McLean ran projections on Omary’s investment accounts and figures that she’ll have $895,000 by the time she’s 52, and $2,592,000 at age 67.

Omary says she is grateful to McLean for figuring out her financial future. But she has mixed emotions about stashing all that cash in a retirement that feels so far away.

“I waffle between wanting to live for today – and save for tomorrow,” Omary says. “If I die when I’m 67, I’m going to be really angry.”

Getting started: tools for young investors

If Omary hadn’t gotten a Seattle Times Money Makeover, how could she create her own portfolio? Most certified financial planners won’t work with folks until they have a nest egg in the $250,000 range. McLean suggests three investment tools for young investors or anyone with small balances.

Robo advisor: A robo advisor is an online, automated investment management service like the one Omary used for money not held in her 403b. Robo advisors utilize computer algorithms to build a portfolio and manage asset allocation. Typically they charge a small management fee, and the funds in the account will also charge fees based on your assets. Account minimums are often low.
────────────────
▶ _Work to complete_:
- 1) List every dollar amount that appears in the Money Makeover excerpt.
- 2) Pick up the Money Makeover excerpt right after its final sentence and keep writing.
────────────────
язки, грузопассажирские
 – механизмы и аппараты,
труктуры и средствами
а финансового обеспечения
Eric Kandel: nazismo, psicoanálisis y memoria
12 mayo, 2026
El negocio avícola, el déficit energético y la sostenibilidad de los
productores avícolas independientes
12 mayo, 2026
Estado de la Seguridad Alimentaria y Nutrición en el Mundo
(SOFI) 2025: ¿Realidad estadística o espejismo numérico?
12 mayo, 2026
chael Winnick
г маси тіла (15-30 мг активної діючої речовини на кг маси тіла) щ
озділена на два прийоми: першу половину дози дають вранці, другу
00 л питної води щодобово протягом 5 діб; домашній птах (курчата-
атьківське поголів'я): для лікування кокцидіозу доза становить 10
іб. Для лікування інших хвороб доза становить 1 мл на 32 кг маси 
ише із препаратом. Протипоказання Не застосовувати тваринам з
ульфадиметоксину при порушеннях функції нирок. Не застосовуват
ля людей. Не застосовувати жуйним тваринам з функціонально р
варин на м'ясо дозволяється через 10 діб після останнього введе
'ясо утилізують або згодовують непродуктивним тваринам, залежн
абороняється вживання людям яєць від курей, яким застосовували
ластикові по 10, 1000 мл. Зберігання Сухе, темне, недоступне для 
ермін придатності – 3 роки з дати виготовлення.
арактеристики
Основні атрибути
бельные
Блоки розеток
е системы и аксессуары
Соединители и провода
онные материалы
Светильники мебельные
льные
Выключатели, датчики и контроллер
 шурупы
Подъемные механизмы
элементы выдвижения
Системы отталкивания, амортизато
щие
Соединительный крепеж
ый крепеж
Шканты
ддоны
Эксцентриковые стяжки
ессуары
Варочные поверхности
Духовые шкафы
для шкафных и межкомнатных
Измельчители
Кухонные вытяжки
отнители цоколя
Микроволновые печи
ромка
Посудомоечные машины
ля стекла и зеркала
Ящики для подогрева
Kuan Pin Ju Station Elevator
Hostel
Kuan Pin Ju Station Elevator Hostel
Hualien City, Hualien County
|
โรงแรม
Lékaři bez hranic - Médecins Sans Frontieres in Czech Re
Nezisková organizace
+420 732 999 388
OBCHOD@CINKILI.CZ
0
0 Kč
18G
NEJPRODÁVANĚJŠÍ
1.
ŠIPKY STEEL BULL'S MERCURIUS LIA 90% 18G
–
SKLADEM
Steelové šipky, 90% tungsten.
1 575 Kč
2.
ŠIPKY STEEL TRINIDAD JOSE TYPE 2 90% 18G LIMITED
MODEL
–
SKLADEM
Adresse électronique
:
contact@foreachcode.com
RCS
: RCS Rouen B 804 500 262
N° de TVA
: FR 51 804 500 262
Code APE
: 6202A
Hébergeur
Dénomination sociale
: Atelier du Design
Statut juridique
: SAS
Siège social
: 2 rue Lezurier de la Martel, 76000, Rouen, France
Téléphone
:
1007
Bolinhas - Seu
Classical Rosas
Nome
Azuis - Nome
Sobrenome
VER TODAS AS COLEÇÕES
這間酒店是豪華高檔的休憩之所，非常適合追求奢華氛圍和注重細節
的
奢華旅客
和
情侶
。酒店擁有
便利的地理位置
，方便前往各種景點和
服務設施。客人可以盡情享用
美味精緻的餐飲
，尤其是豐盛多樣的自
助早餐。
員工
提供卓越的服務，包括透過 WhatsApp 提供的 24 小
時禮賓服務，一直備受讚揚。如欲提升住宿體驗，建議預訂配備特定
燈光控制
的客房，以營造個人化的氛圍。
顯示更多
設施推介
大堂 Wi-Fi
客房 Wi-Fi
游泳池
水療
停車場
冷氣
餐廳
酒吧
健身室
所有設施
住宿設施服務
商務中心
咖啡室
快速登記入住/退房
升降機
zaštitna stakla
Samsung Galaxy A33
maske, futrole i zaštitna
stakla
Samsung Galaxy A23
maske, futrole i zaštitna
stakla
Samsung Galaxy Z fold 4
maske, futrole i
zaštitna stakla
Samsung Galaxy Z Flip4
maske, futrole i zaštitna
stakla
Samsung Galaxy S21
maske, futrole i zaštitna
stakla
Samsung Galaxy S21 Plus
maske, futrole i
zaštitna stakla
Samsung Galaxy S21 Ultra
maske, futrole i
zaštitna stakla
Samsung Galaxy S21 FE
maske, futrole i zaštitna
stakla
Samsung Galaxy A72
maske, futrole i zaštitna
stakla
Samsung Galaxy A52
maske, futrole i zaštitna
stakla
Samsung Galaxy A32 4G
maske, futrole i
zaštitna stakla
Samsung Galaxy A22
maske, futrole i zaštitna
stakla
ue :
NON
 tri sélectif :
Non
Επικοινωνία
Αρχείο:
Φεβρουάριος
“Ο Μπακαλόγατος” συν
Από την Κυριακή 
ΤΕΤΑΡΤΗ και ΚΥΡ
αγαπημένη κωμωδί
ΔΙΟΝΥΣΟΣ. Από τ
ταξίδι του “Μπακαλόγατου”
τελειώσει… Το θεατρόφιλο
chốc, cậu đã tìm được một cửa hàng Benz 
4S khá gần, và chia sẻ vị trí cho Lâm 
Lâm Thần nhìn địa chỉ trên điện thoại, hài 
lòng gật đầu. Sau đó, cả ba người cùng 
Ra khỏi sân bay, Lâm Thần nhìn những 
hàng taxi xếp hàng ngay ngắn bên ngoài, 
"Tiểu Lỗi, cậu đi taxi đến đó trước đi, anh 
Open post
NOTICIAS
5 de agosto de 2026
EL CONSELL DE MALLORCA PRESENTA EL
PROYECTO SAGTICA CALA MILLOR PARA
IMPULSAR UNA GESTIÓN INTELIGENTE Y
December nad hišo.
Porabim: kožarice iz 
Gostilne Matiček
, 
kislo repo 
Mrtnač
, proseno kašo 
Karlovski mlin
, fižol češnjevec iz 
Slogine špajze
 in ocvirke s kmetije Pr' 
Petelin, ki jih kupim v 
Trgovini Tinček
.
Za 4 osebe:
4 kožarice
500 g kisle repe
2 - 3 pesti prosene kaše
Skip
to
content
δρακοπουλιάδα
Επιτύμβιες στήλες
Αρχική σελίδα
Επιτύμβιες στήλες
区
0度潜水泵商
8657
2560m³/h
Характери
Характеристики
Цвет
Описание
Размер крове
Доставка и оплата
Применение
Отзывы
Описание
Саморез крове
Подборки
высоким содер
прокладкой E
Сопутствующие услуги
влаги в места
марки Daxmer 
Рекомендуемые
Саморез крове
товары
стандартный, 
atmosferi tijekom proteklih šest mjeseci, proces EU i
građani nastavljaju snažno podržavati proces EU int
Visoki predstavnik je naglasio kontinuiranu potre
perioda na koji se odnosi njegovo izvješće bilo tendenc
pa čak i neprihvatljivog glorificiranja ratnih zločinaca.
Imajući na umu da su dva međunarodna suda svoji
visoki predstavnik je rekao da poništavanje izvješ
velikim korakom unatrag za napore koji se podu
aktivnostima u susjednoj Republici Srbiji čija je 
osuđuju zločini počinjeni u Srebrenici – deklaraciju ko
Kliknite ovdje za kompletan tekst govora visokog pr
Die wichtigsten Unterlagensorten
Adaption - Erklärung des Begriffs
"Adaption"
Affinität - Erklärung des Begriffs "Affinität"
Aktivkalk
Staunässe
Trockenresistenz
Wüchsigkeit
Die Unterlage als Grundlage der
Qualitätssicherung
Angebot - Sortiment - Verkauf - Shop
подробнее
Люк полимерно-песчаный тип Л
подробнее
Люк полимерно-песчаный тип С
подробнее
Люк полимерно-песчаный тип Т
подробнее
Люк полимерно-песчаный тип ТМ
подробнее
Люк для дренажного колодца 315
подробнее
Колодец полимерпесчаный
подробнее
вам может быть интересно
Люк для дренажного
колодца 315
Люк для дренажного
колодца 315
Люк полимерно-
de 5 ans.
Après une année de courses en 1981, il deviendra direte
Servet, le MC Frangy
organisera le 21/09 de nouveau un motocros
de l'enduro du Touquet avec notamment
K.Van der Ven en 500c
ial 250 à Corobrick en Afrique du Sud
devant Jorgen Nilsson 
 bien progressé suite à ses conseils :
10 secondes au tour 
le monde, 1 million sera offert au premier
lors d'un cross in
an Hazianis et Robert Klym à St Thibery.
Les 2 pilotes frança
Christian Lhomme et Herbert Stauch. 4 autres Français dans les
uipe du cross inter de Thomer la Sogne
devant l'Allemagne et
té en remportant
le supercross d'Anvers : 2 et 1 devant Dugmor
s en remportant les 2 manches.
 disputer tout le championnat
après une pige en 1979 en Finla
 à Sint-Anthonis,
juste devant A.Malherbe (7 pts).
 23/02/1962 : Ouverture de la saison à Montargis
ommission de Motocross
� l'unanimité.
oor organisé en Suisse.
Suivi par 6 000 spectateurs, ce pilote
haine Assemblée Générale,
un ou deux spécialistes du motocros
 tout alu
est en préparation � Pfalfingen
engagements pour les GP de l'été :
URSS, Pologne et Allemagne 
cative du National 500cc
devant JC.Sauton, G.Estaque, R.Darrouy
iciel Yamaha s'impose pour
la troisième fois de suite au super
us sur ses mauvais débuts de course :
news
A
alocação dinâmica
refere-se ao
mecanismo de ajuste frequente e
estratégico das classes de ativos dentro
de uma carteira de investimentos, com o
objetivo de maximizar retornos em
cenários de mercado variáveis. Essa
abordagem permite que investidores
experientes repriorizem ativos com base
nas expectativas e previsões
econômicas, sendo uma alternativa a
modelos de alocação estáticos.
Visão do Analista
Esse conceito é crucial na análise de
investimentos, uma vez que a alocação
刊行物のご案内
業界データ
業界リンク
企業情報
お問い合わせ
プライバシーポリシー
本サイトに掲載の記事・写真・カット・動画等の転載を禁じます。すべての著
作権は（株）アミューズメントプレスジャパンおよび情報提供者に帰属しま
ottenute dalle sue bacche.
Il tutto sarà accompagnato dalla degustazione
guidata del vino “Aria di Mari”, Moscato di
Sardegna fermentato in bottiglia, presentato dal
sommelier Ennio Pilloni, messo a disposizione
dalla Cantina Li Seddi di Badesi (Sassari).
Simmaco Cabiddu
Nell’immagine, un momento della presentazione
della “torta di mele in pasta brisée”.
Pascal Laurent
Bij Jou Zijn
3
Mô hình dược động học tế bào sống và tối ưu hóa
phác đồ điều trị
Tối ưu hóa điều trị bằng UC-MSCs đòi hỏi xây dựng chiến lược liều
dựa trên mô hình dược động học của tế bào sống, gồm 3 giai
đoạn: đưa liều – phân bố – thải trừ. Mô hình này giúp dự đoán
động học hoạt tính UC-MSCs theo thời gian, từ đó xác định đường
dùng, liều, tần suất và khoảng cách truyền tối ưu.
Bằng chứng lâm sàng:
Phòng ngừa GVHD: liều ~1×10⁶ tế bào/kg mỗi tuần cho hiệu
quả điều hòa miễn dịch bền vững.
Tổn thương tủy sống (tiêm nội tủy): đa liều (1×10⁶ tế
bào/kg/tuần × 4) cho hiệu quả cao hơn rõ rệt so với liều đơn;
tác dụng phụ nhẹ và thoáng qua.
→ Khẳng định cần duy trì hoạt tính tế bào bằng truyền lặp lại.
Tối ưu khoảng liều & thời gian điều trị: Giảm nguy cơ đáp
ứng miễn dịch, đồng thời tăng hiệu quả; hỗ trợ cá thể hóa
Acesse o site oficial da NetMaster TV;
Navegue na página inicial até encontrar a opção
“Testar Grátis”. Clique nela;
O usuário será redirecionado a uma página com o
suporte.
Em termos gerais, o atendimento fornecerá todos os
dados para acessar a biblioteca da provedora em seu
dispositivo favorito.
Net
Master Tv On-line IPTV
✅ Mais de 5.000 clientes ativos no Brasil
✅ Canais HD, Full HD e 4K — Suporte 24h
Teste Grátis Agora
────────────────
▶ _Task-by-task outputs_:
- 1)
$895,000
$2,592,000
$250,000

- 2)
Asset allocation fund: McLean also recommends something he calls “robo on the cheap”, an asset allocation fund. He likes Vanguard LifeStrategy Funds, which offer a combination of stock and bond index funds that provide a portfolio of diversity in one fund. The average expense ratio of these funds is 0.13% which is quite inexpensive.

XY Planning Network: A robo advisor is not a financial planner. If you require budgeting assistance, advice on how to allocate investments in retirement accounts, or just a familiar voice to talk to, McLean suggests taking a look at the XY Planning Network. Their planners, who are often young themselves, focus on financial guidance for Generation X and Generation Y clients, and offer assistance on a pay-per-hour basis or lower-cost monthly fees.